> COLLECTED MATERIAL:
· · · ·

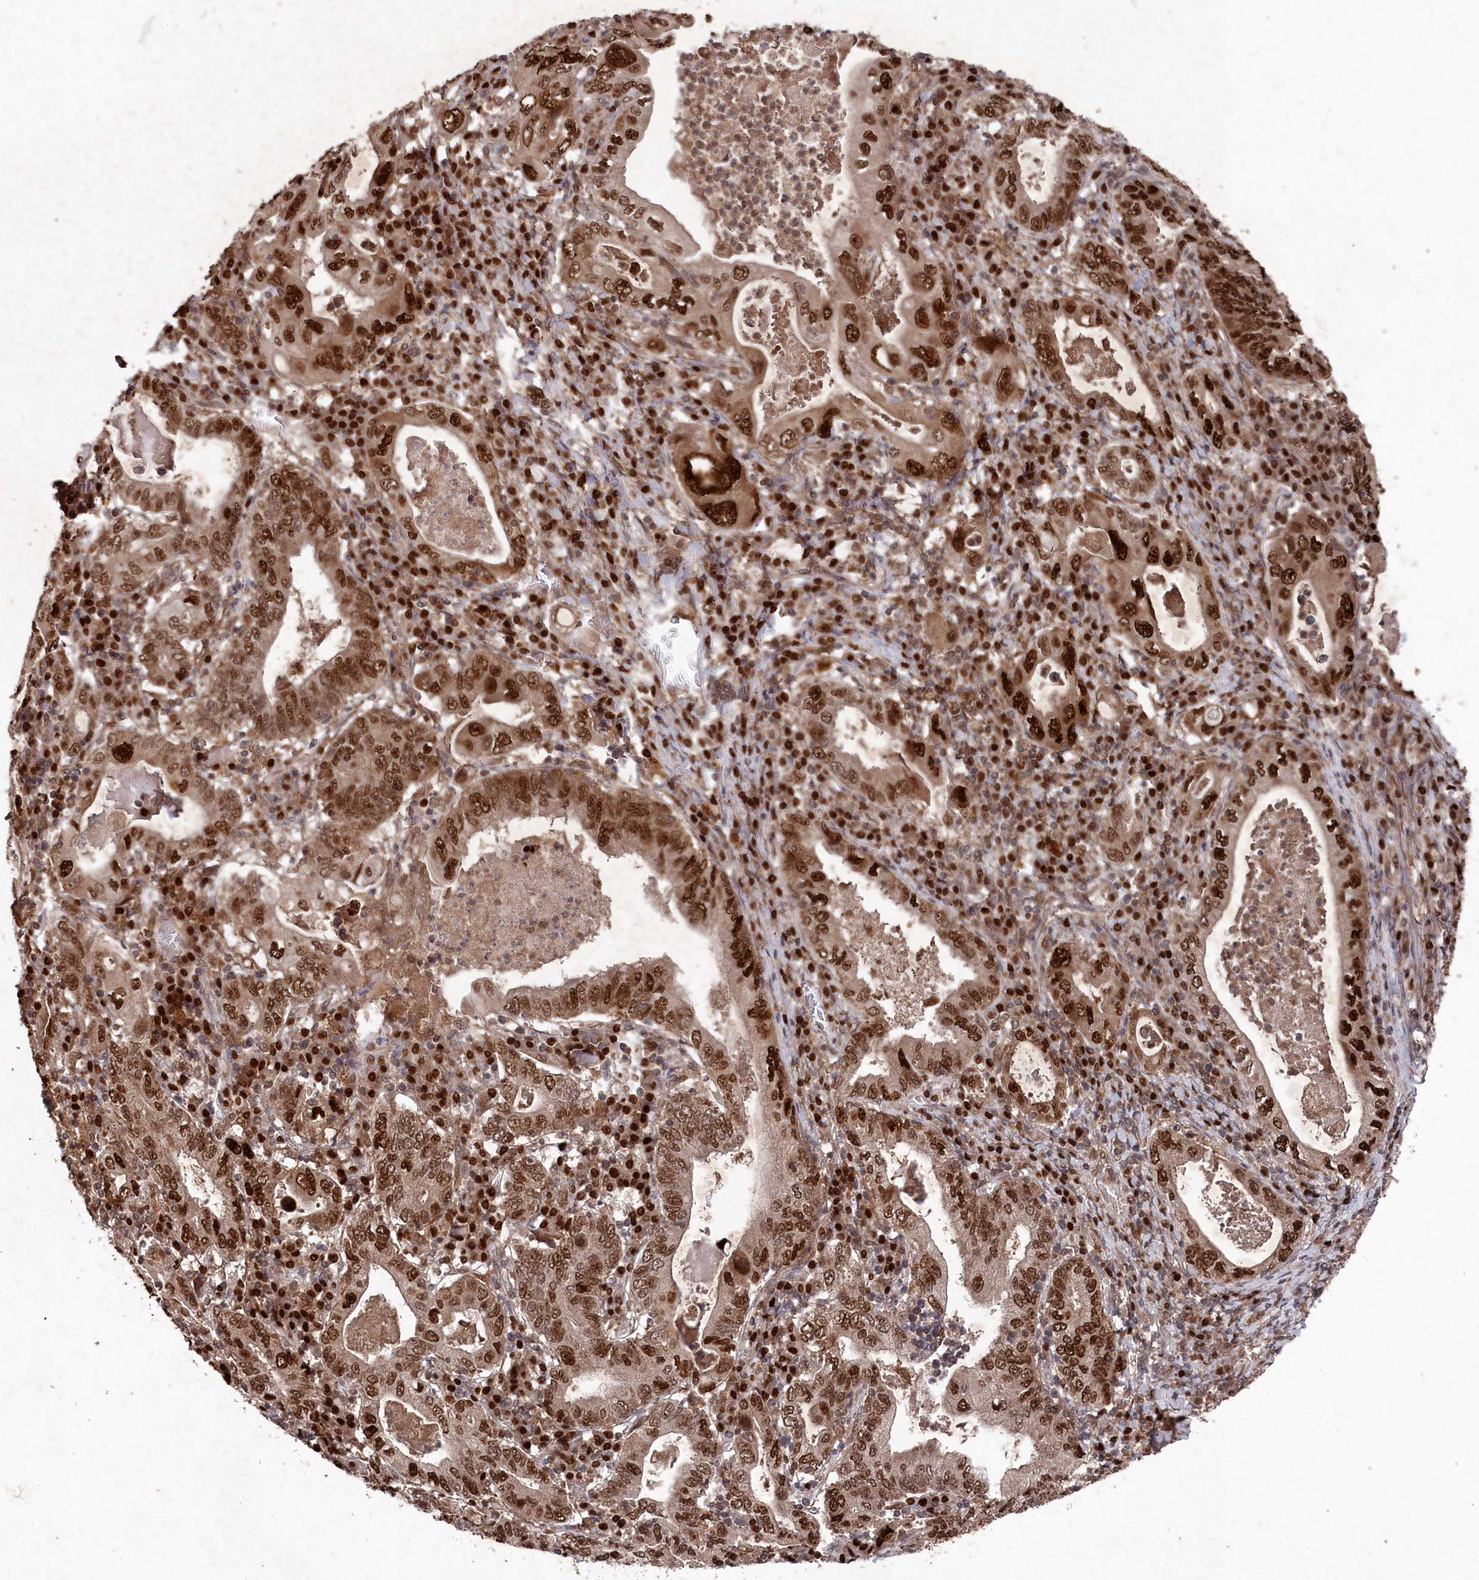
{"staining": {"intensity": "strong", "quantity": ">75%", "location": "nuclear"}, "tissue": "stomach cancer", "cell_type": "Tumor cells", "image_type": "cancer", "snomed": [{"axis": "morphology", "description": "Normal tissue, NOS"}, {"axis": "morphology", "description": "Adenocarcinoma, NOS"}, {"axis": "topography", "description": "Esophagus"}, {"axis": "topography", "description": "Stomach, upper"}, {"axis": "topography", "description": "Peripheral nerve tissue"}], "caption": "Protein expression analysis of human stomach adenocarcinoma reveals strong nuclear staining in about >75% of tumor cells.", "gene": "BORCS7", "patient": {"sex": "male", "age": 62}}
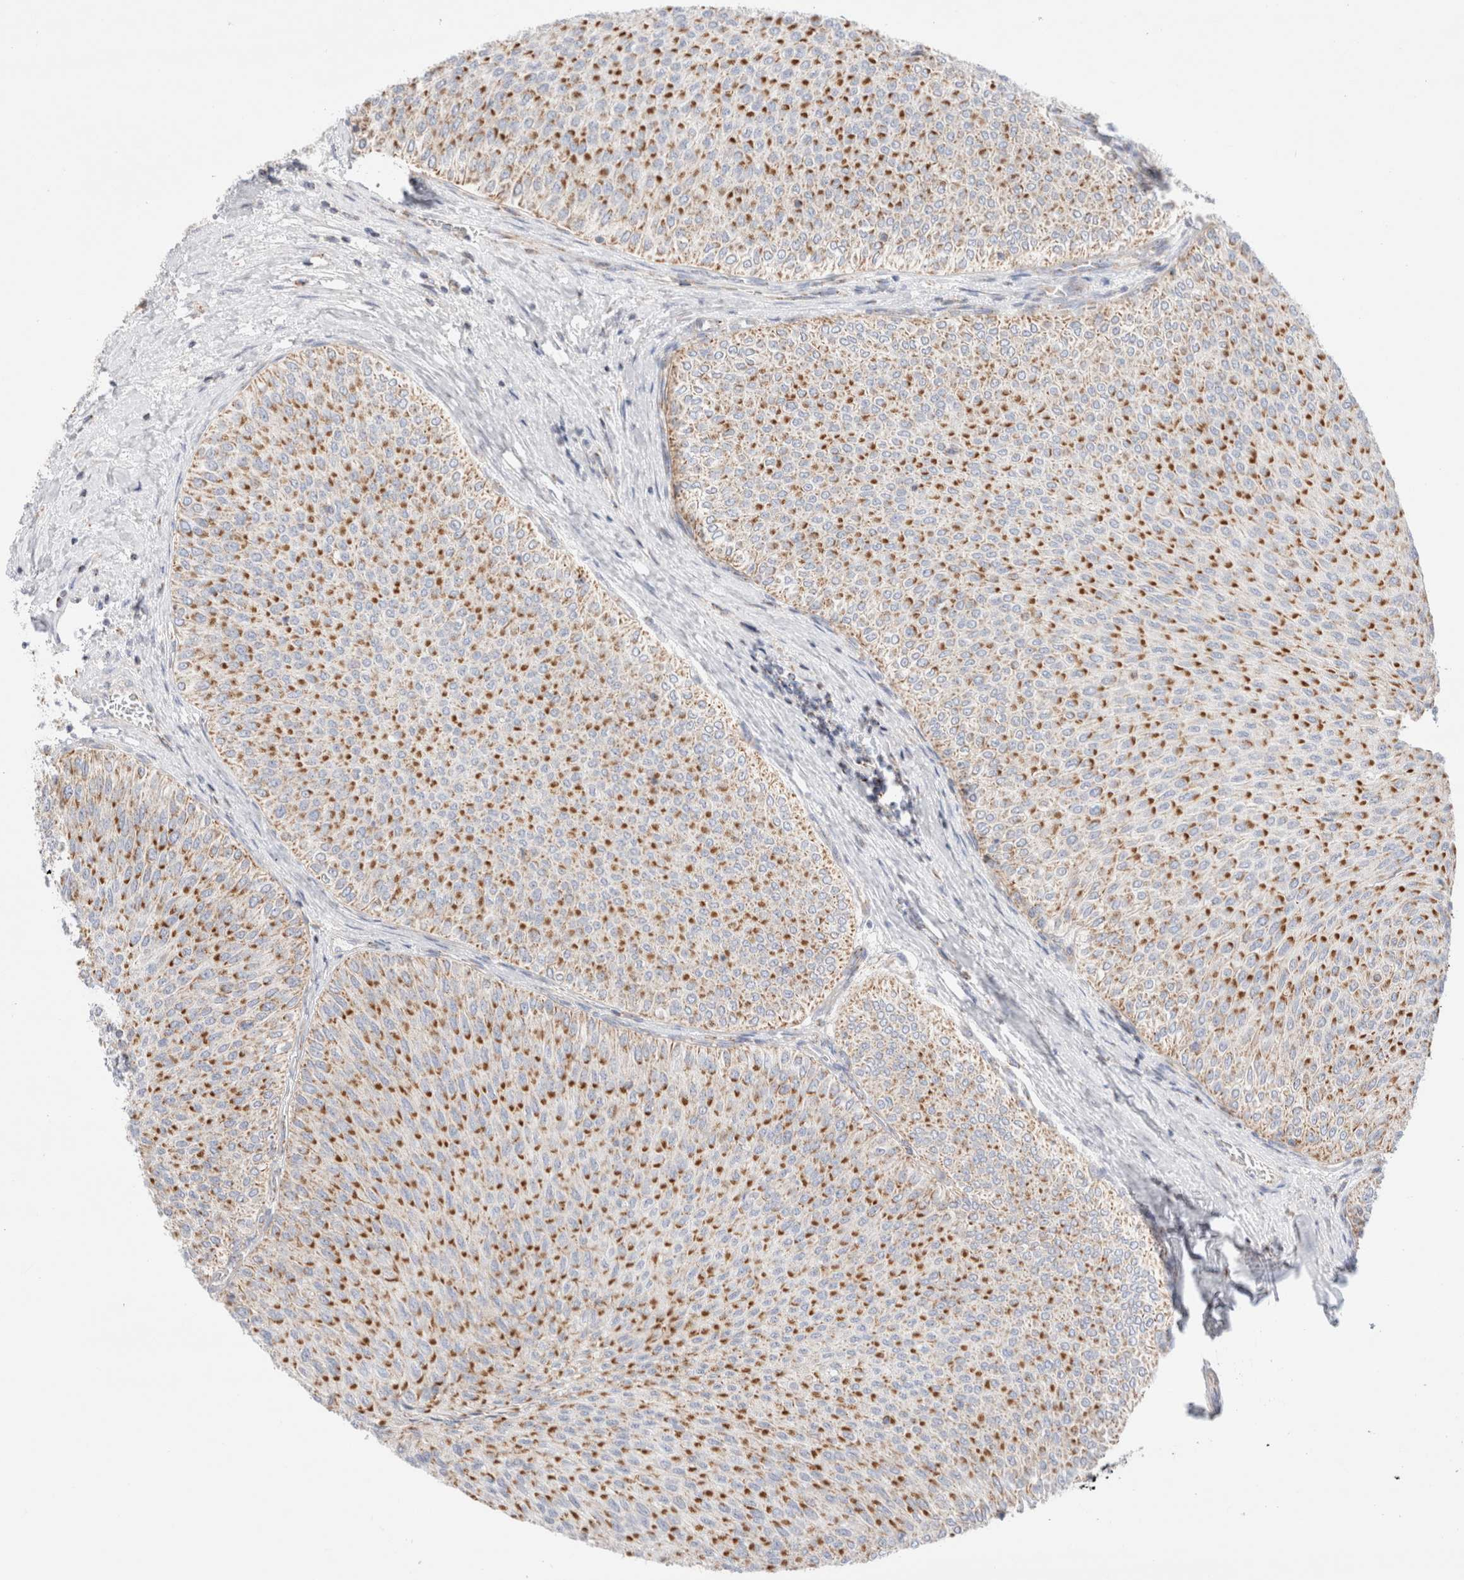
{"staining": {"intensity": "moderate", "quantity": ">75%", "location": "cytoplasmic/membranous"}, "tissue": "urothelial cancer", "cell_type": "Tumor cells", "image_type": "cancer", "snomed": [{"axis": "morphology", "description": "Urothelial carcinoma, Low grade"}, {"axis": "topography", "description": "Urinary bladder"}], "caption": "The micrograph demonstrates immunohistochemical staining of low-grade urothelial carcinoma. There is moderate cytoplasmic/membranous staining is seen in about >75% of tumor cells.", "gene": "ATP6V1C1", "patient": {"sex": "male", "age": 78}}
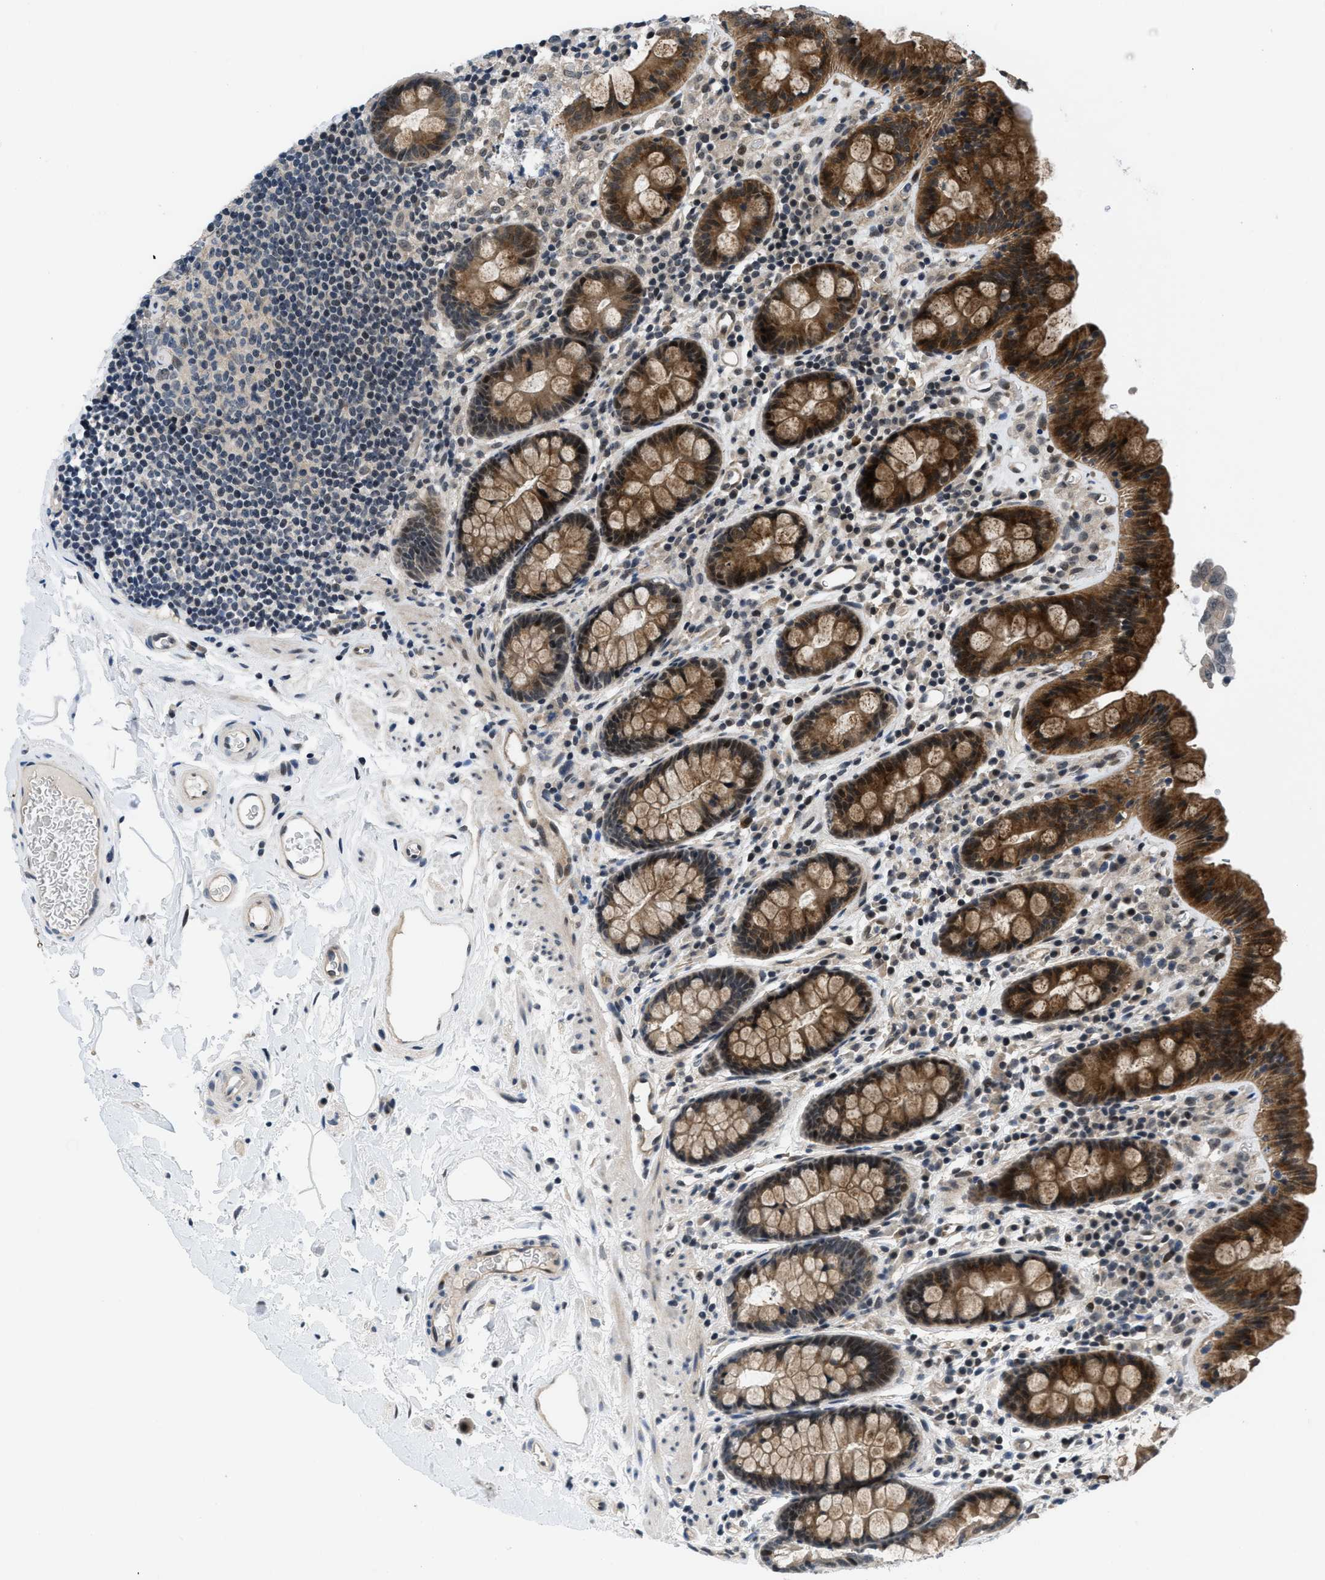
{"staining": {"intensity": "weak", "quantity": ">75%", "location": "cytoplasmic/membranous,nuclear"}, "tissue": "colon", "cell_type": "Endothelial cells", "image_type": "normal", "snomed": [{"axis": "morphology", "description": "Normal tissue, NOS"}, {"axis": "topography", "description": "Colon"}], "caption": "Endothelial cells display weak cytoplasmic/membranous,nuclear staining in about >75% of cells in normal colon.", "gene": "SETD5", "patient": {"sex": "female", "age": 80}}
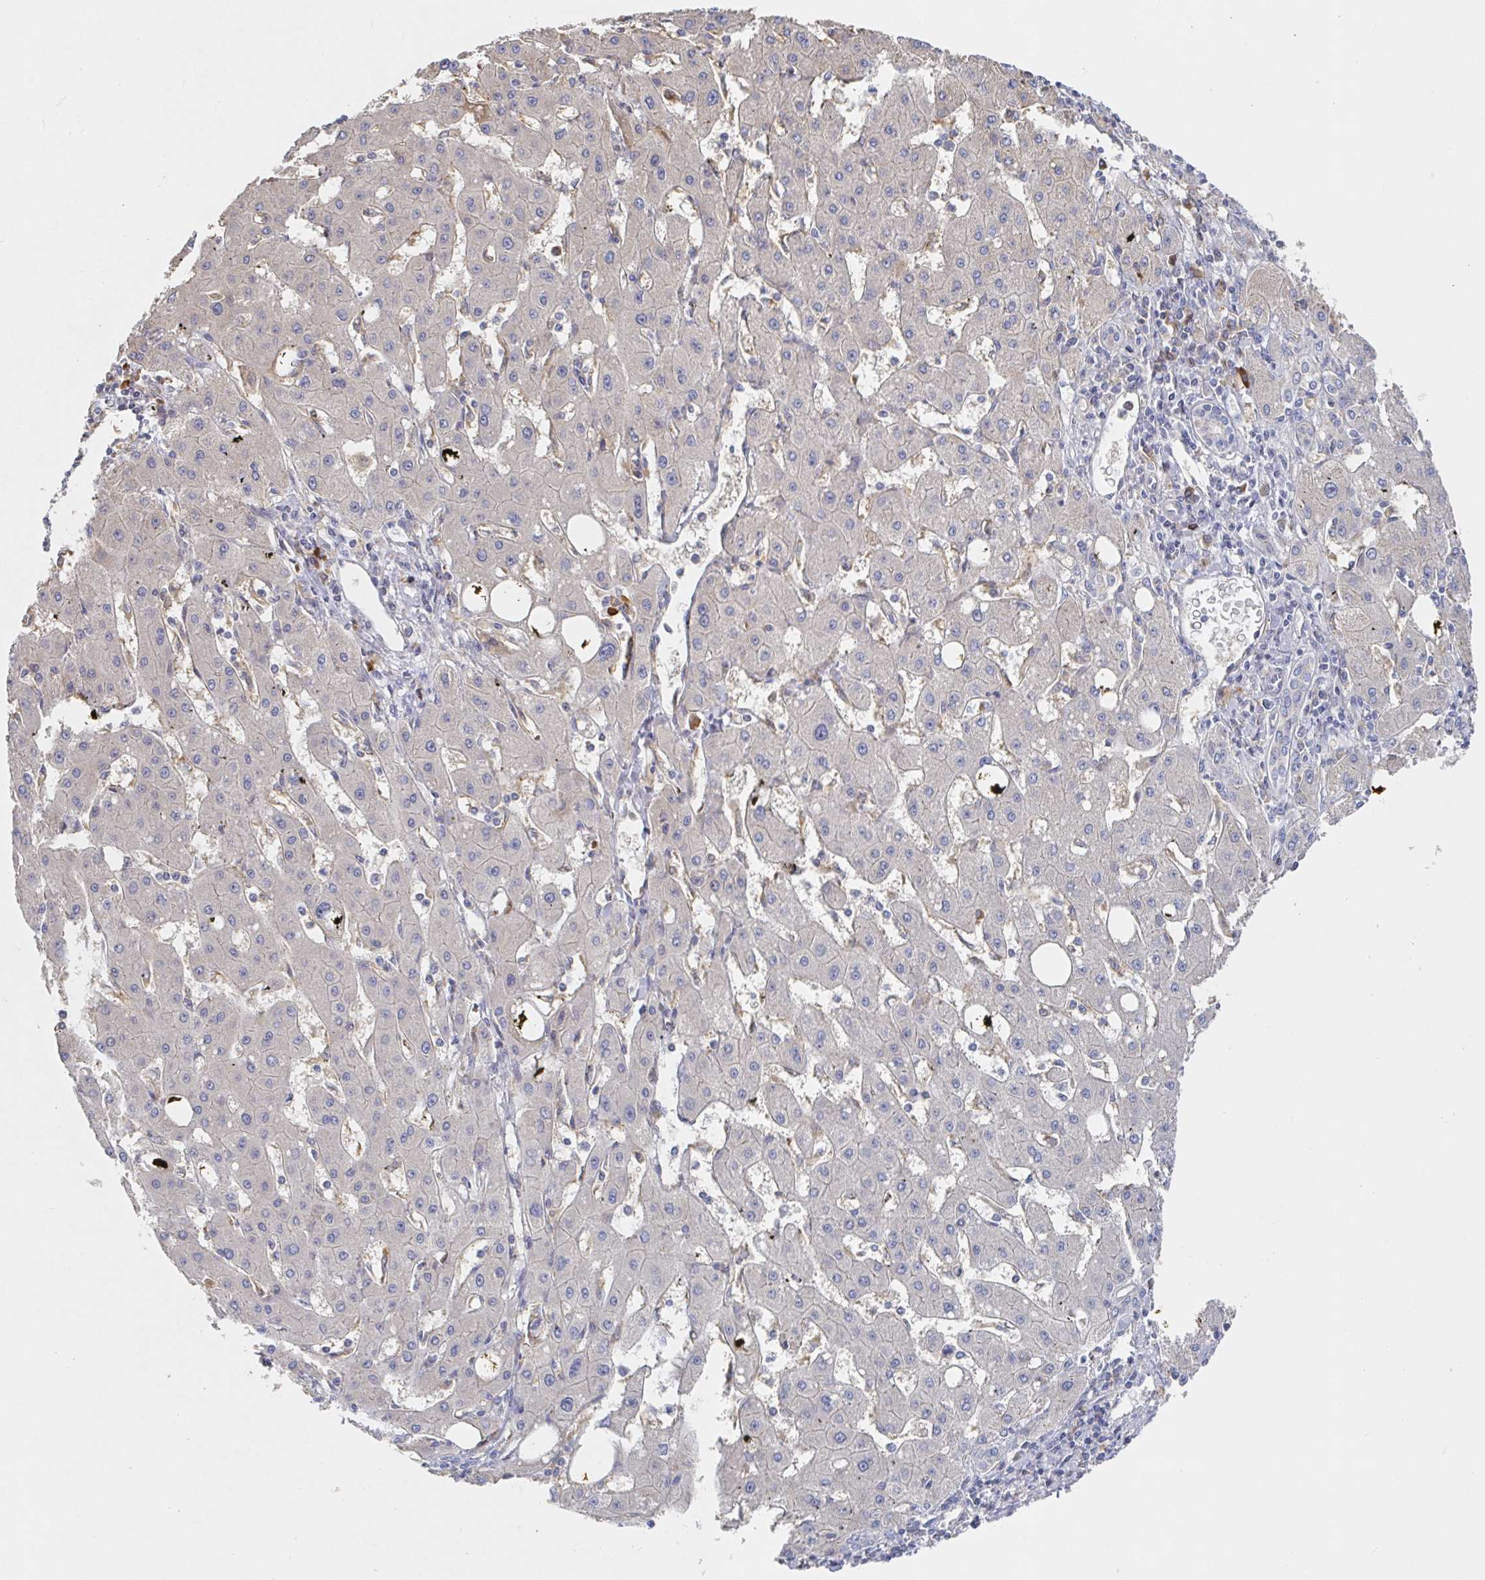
{"staining": {"intensity": "negative", "quantity": "none", "location": "none"}, "tissue": "liver cancer", "cell_type": "Tumor cells", "image_type": "cancer", "snomed": [{"axis": "morphology", "description": "Carcinoma, Hepatocellular, NOS"}, {"axis": "topography", "description": "Liver"}], "caption": "Immunohistochemistry (IHC) of human hepatocellular carcinoma (liver) exhibits no staining in tumor cells. (DAB immunohistochemistry (IHC) visualized using brightfield microscopy, high magnification).", "gene": "IRAK2", "patient": {"sex": "male", "age": 72}}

· · · ·

> TASK DETAILS:
Repeat the data verbatim through the "cells display weak" line, no pictures.

> SOLUTION FOR THIS PROBLEM:
{"staining": {"intensity": "strong", "quantity": ">75%", "location": "nuclear"}, "tissue": "stomach cancer", "cell_type": "Tumor cells", "image_type": "cancer", "snomed": [{"axis": "morphology", "description": "Normal tissue, NOS"}, {"axis": "morphology", "description": "Adenocarcinoma, NOS"}, {"axis": "topography", "description": "Esophagus"}, {"axis": "topography", "description": "Stomach, upper"}, {"axis": "topography", "description": "Peripheral nerve tissue"}], "caption": "Protein expression analysis of human stomach adenocarcinoma reveals strong nuclear staining in about >75% of tumor cells.", "gene": "BORCS7", "patient": {"sex": "male", "age": 62}}
{"staining": {"intensity": "moderate", "quantity": ">75%", "location": "cytoplasmic/membranous"}, "tissue": "urothelial cancer", "cell_type": "Tumor cells", "image_type": "cancer", "snomed": [{"axis": "morphology", "description": "Urothelial carcinoma, Low grade"}, {"axis": "topography", "description": "Urinary bladder"}], "caption": "The micrograph demonstrates immunohistochemical staining of low-grade urothelial carcinoma. There is moderate cytoplasmic/membranous staining is seen in about >75% of tumor cells.", "gene": "ATP6V1C1", "patient": {"sex": "male", "age": 78}}
{"staining": {"intensity": "weak", "quantity": ">75%", "location": "cytoplasmic/membranous,nuclear"}, "tissue": "colon", "cell_type": "Endothelial cells", "image_type": "normal", "snomed": [{"axis": "morphology", "description": "Normal tissue, NOS"}, {"axis": "topography", "description": "Colon"}], "caption": "Endothelial cells display weak cytoplasmic/membranous,nuclear staining in about >75% of cells in normal colon.", "gene": "SETD5", "patient": {"sex": "female", "age": 80}}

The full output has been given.